■ About this exercise ■
Scan the entries for "Driving". Every line that holds it is to be copied.

■ Records shown ■

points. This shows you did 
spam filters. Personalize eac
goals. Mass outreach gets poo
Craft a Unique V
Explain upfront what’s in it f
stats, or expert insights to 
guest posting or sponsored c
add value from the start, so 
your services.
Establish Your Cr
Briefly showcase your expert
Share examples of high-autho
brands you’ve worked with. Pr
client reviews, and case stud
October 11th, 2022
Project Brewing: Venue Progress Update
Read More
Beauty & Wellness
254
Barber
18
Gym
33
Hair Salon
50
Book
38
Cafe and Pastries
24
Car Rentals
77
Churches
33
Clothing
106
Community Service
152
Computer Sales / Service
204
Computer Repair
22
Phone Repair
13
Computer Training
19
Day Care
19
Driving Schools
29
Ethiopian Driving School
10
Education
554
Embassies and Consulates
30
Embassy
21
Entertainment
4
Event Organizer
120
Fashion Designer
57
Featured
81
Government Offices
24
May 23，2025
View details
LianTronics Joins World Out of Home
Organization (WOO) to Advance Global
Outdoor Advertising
* * *
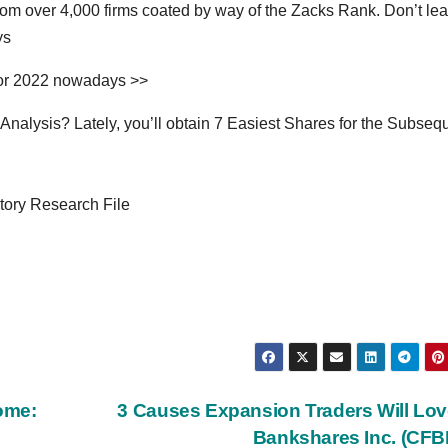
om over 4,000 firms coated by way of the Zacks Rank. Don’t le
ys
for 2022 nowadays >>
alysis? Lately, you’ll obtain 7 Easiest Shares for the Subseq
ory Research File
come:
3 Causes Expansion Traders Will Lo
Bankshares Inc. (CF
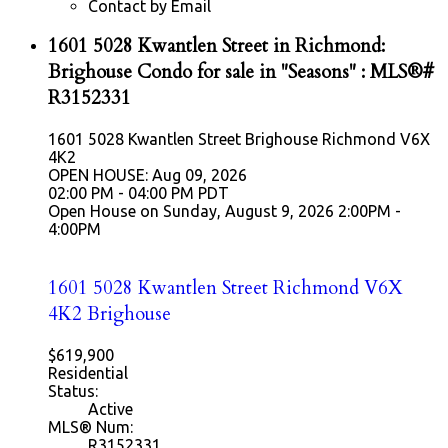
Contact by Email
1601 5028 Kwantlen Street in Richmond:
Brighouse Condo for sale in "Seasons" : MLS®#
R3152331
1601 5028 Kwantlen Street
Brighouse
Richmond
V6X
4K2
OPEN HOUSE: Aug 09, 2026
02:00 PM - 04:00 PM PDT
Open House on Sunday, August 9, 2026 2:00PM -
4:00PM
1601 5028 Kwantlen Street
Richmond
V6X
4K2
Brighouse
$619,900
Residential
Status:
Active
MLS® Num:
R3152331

■ Expected answer ■
Driving Schools
Ethiopian Driving School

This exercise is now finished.